Here, we were also fortunate to witness the Olm, popularly known as the Human Fish. These cave dwelling amphibians live in the range of 60-100 years, are capable of surviving 7-10 years without food and are blind owing to their underdeveloped eyes. The Postojna Caves are a must visit for anyone visiting Europe.

Close by, we also paid a quick visit to the Predjama Castle, a large full-on renaissance era castle built flawlessly inside a cave’s mouth, complete with moat, drawbridge, torture
chamber and secret tunnels. Walking around outside and inside, it is hard to tell where the castle ends and the cave begins.

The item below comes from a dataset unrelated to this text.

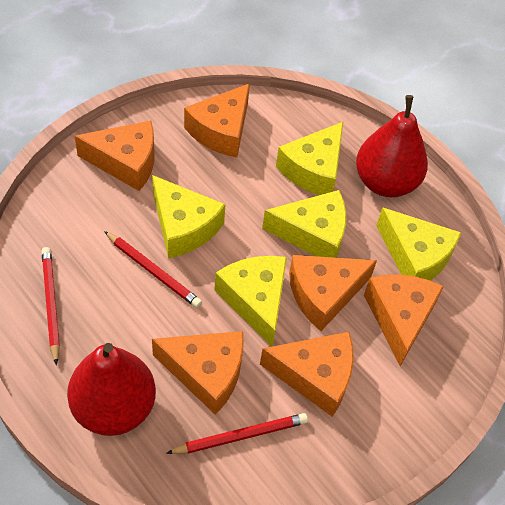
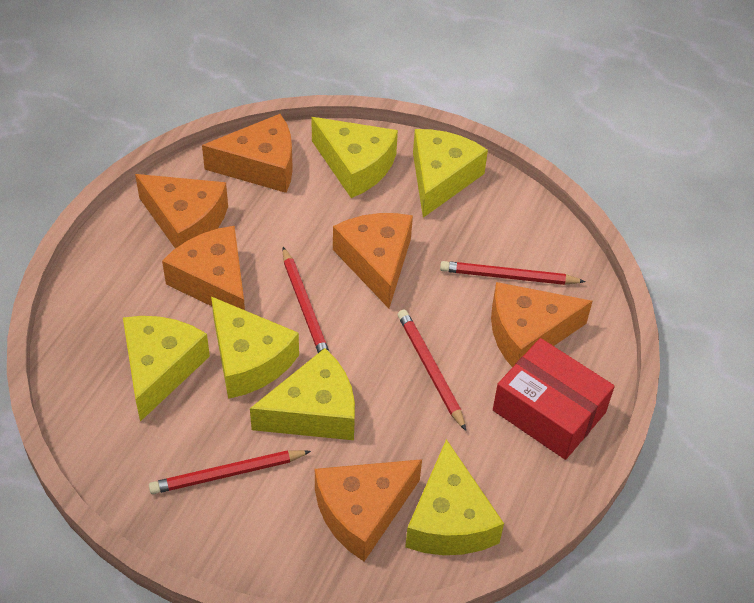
red box: 0 -> 1
red pear: 2 -> 0
red pencil: 3 -> 4
yellow cheese: 5 -> 6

On day 2, we visited the ominous sounding Bled. A small town built around a glacial lake, this picturesque getaway boasts of a small island with a rustic church and a café in the middle of the lake. To get to the island, you can take a ride in one of the charming little boats that ferry passengers back and forth. Or, if you want to do something more interesting you can rent a boat and row the 10-15 minutes to the island. I’m glad to report I safely rowed the entire family all the way to the island, all the while enjoying the uplifting beats of Volare.  A great way to wrap up the first half of our trip.